Enrico Cerulli is making mind-blowing Pecorino. It has faint hints of honeysuckle and a distinct floral/herbal character that make it both voluptuous and racy all at once. It’s creamy and citrusy, with legs for miles like that brickhouse you had wet dreams about in high school. And no, you don’t want to put any on Sunday’s spaghetti. Cerulli Spinozzi is one of only a handful of wineries growing and bottling Pecorino in the Abruzzo region, and it blows Trebbiano off the grid, with a style reminiscent of white Burgundy…minus the price tag. It’s what you’ve never tasted and what you don’t even know how badly you want to taste, especially when it clocks in at under $15. Securing a bottle or two may not be any easier than scoring with the high school brickhouse, but some things are just worth the hunt. Simple as that. Only place I know of in the entire US currently selling it is Gotham Wines in NYC. As for me, I’m hoping the additional hectare he is nurturing (he currently only has 1.5 hecatares of pecornino) will be named the brickhouse lot. Given America’s penchant for euphemistic names, the bottling should sell like hotcakes. Then again, it would make it that much harder for me to secure any.
And because making a wine from grapes you’ve never heard of isn’t quite enough, Enrico is also making a Montepulciano d’Abruzzo you’ve probably never had because it’s a DOCG. Nearly all the Montepulciano imported into the US comes from the huge Montepulciano d’Abruzzo DOC. But that region has a singular DOCG subzone so small you’ll miss it if you sneeze, called Colline Teramane (Teramane Hills). The region produces less than 0.5% of the volume of the larger DOC (only 48 producers), and Cerulli owns 10% of it. His Torre Migliori Montepulciano d’Abruzzo is made completely from DOCG fruit.

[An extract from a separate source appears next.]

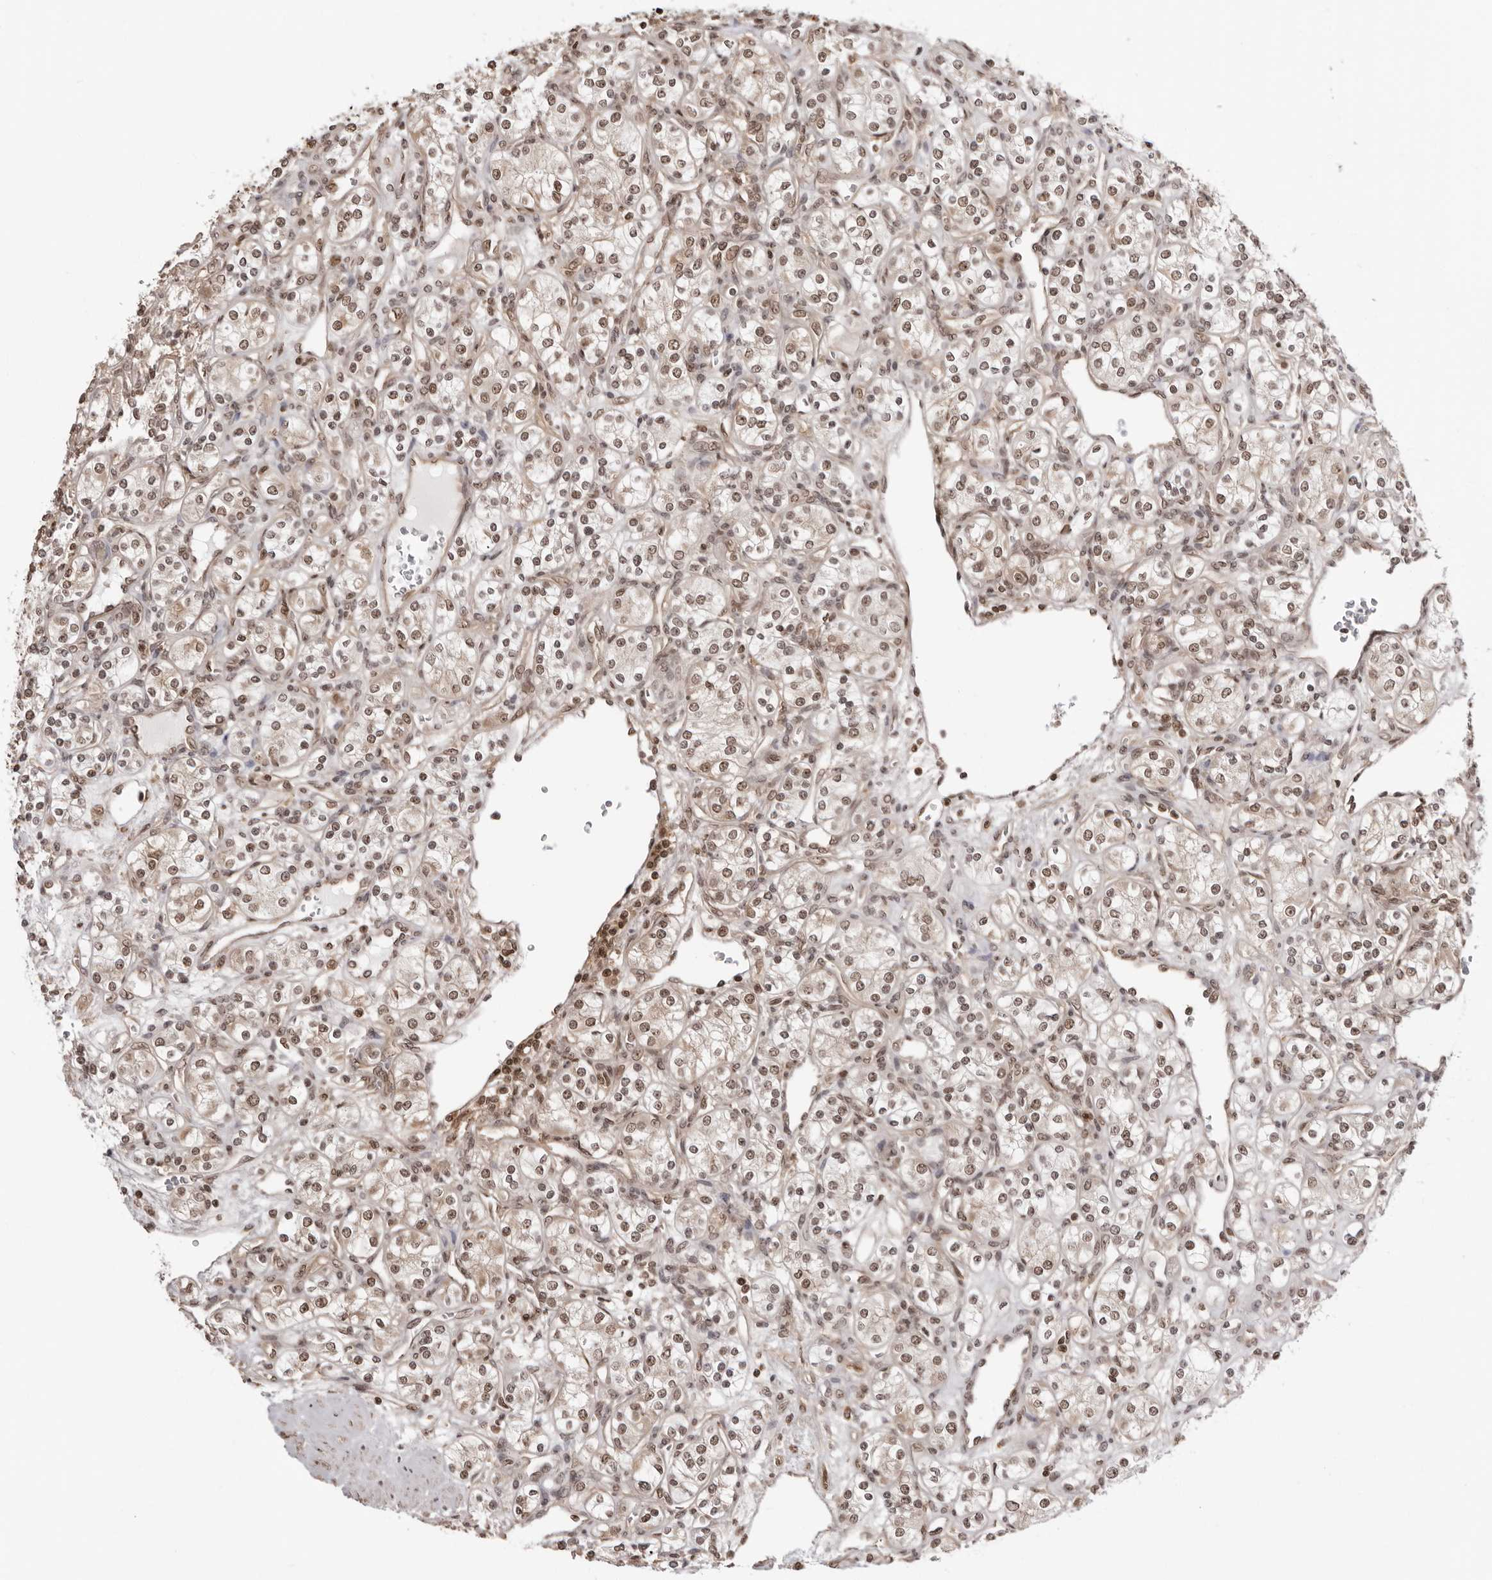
{"staining": {"intensity": "weak", "quantity": ">75%", "location": "nuclear"}, "tissue": "renal cancer", "cell_type": "Tumor cells", "image_type": "cancer", "snomed": [{"axis": "morphology", "description": "Adenocarcinoma, NOS"}, {"axis": "topography", "description": "Kidney"}], "caption": "Immunohistochemistry (IHC) of human renal cancer (adenocarcinoma) demonstrates low levels of weak nuclear staining in approximately >75% of tumor cells.", "gene": "SDE2", "patient": {"sex": "male", "age": 77}}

It’s intoxicatingly aromatic, with lots of earthy and dark-berry tones, and a feel so chunky you’ll want to try to bite it (and no, we are NOT still talking about the brickhouse). And while Cerulli isn’t yet one of the DOCG’s top producers, in true maverick style, he is pole-vaulting the mote and catapulting the walls. Because it’s still not on most radars, the wine is a bargain so astounding it makes you almost feel bad paying so little…almost. Under $20 and I was only able to find it at (again) Gotham Wines and WineChateau.com. Tantalizingly rare, and an incredibly sexy mouthful—It’s the high school brickhouse and soooo much more.